Christopher Leigon came into the world 19 years ago under daunting circumstances. Because his mother was addicted to street drugs, so was he.
Christopher was taken from his mother at birth in San Francisco, and placed 10 days later with Deborah Loveless, a Napa County foster parent and a friend of Bill and Denae Leigon. Three months later, Christopher's withdrawal symptoms had subsided, but he was not out of the woods.
The Leigons, parents of two, always wanted a third child, and were introduced to Christopher at 4 months.
“He spit up on us,” Denae recalls. That was just the start of a tumultuous relationship.
The Leigons became Christopher's foster parents. Denae knew what to expect, having supervised several Napa County children's units. When Christopher's needs increased, she left the supervisorial positions and became a part-time therapist in Juvenile Hall.
Bill was somewhat less prepared.
“I thought he would be lethargic, so I had no expectations, but I got the Tasmanian Devil,” he said. “It's a humbling experience. Christopher can bring anyone to his knees. You realize how little you have to do with the outcome — not as much as you think.”
“Christopher has taught me the limits of my anger and why people hurt children, as his outbursts and explosive actions became more volatile.” she said. “He needs constant attention. Every day when Christopher is with me it's a challenge.”
However, the Leigons fell in love with Christopher, adopting him at the age of 3.
By age 4, the Leigons' new son was on Ritalin and diagnosed with Aspergers, a form of autism. He was found to be bipolar, had explosive rage disorder and suffered from hyperactivity, attention deficit disorder, and sensory integration issues. He can't go 48 hours without medication.
At age 7, Christopher asked his parents: “What's wrong with me?”
Over time, the Leigons were able to talk to Christopher about his condition, explaining that his birth mother made poor choices. It was not his fault.
At age 14 he went to summer camp, where he received respect and acceptance from other kids, after mastering the unicycle and the Diablo stilts. “There was a change in him,” recalls Denae.
Prior to that, Christopher had “blown out” of several schools that called home to complain about Christopher several times a day, said Bill Leigon. “He never met a school he couldn't break,” he said.
Christopher was given an aide in elementary school, and attended Hanna's Boys Center during his middle school years. When he began high school there, it became apparent that his classroom needs had changed.
The Leigons enrolled Christopher in the ADAPT program, funded and developed by Aldea Children and Family Services in conjunction with the Napa Valley Unified School District. Located at Vintage High School, the 33-year-old ADAPT program is open to teenagers who “need a therapeutic component to succeed academically,” said Randi Storm, the program's clinical director.
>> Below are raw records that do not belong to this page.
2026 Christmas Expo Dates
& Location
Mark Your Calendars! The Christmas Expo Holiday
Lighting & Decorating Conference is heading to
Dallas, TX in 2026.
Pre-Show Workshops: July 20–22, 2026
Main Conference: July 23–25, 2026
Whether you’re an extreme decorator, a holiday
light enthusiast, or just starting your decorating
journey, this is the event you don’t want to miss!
The students are diagnosed with various problems, including schizophrenia, anger, suicidal tendencies, anxiety disorders, depression and sexual identity issues, said Storm, one of 10 staff members.
“Every moment is an opportunity to counsel and find growth,” she said. “The staff have different strengths and skills and come at it from different angles. Some of us are big sisters, others are mothers, and some are trained clinicians. The growth happens through relationships.”
Denae said the ADAPT program changed Christopher's life. “The minute he walked into ADAPT there wasn't another phone call home,” she said.
“Christopher, when he was upset, had to wait and calm down to be able to say his piece, and we would listen and find his truth, support and validate him, then move forward,” said Storm.
Denae praised the dedication of the ADAPT staff.
“You wouldn't do that job but for the love of what you're doing,” she said. “They see each child and student as having no limits; they see the strength of each kid. It's a place to be accepted and nurtured. The kids are on a path, and ADAPT is one of the places where they always have a hand to turn to.”
Christopher graduated in June, receiving his high school diploma.
“I never thought he'd graduate high school, and he just got his driver's license,” said Bill. “He is still innocent and naïve. He does not respond to the alarm clock and he has no concept of money.
“But he likes being a teacher, a big brother. He relates to younger students or older people. Christopher has taught me far more than I will ever teach him. It was gut-wrenching but I have laughed more and cried more. At the end of the day I chose this and made this commitment.”
Bill and Denae ended their marriage a few years ago, but continue to share responsibilities and their love of Christopher, who splits time between Denae and her partner in Contra Costa County and Bill and his partner in Napa.
Last fall the ADAPT staff helped Christopher enroll in the Community Action of Napa Valley Culinary Program where he completed the basic culinary skills and training program. He was filmed cooking at Greg Cole's Chop House.
Earlier this year he helped build houses for the homeless in Baja Mexico with Project Hope. Today, Christopher is considering employment with Amtrak.
Denae said Christopher never smoked or drank and has never been arrested. He defends the underdog. He is a drummer, dancer, artist and builder.
“He's going to have a fabulous life,” she said. “It just might not fit the mold. He knows no boundaries. He's a gift from the universe. He's not ours.”